— Task instructions —
Using the records below, find every line that includes "BUMDes" and copy it.

— Source material —
====

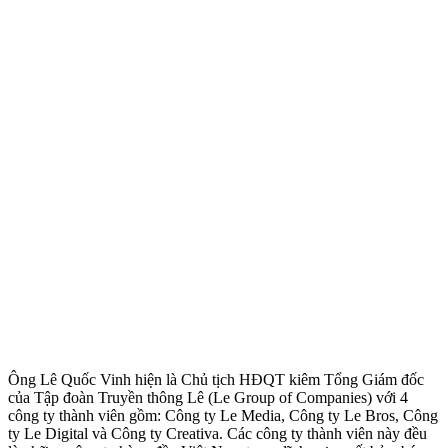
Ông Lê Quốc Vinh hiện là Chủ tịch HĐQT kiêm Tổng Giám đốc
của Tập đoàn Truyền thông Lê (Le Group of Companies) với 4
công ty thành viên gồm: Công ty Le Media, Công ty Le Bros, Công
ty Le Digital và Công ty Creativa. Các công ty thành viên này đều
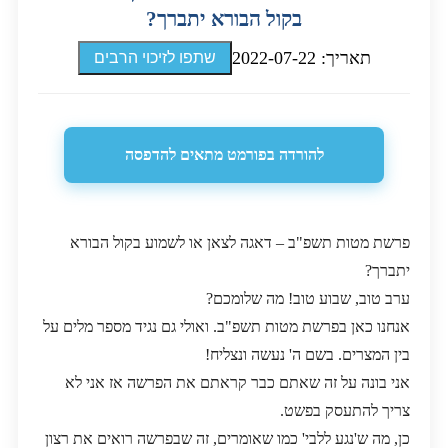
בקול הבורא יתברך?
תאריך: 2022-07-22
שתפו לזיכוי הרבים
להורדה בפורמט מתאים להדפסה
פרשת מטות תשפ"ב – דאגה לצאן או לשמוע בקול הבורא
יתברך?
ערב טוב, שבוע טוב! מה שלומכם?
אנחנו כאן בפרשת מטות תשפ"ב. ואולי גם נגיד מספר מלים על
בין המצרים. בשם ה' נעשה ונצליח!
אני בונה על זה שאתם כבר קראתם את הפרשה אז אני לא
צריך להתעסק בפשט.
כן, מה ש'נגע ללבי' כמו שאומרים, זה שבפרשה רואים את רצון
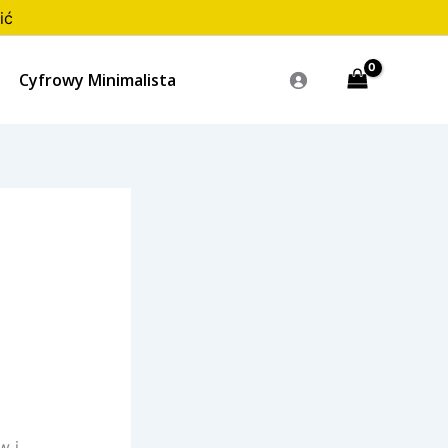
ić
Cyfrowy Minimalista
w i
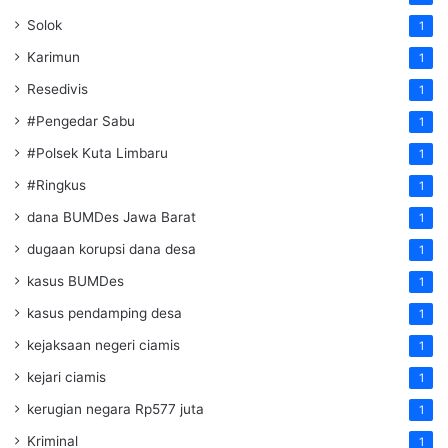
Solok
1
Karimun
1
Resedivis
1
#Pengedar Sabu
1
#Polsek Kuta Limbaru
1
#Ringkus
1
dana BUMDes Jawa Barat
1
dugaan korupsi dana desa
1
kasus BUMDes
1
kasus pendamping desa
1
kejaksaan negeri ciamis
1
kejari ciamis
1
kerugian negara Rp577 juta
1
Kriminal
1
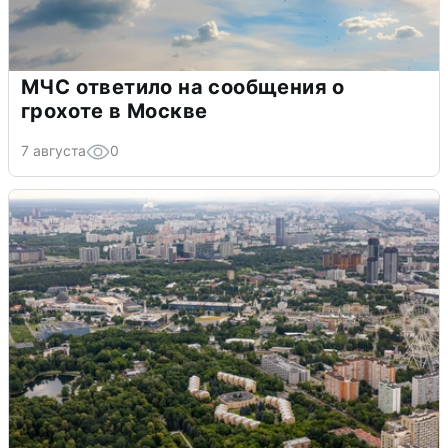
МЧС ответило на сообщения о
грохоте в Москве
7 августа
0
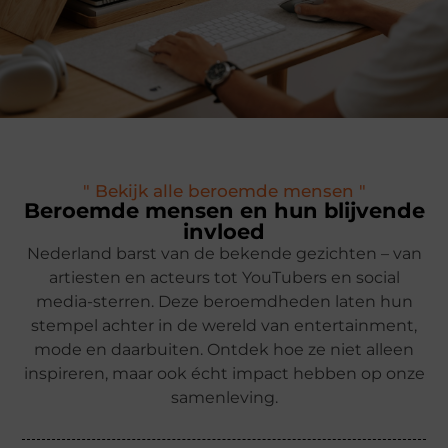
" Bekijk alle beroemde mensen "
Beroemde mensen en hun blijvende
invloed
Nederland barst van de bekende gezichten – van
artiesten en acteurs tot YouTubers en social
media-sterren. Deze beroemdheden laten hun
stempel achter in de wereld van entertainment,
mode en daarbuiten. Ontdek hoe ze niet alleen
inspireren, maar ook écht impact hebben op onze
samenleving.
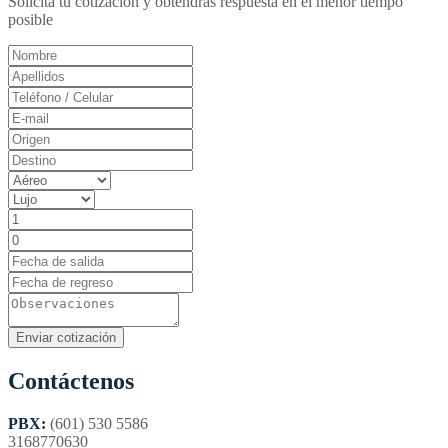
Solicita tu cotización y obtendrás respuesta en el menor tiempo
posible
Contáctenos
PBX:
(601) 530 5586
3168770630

====

— Answer section —
dana BUMDes Jawa Barat
kasus BUMDes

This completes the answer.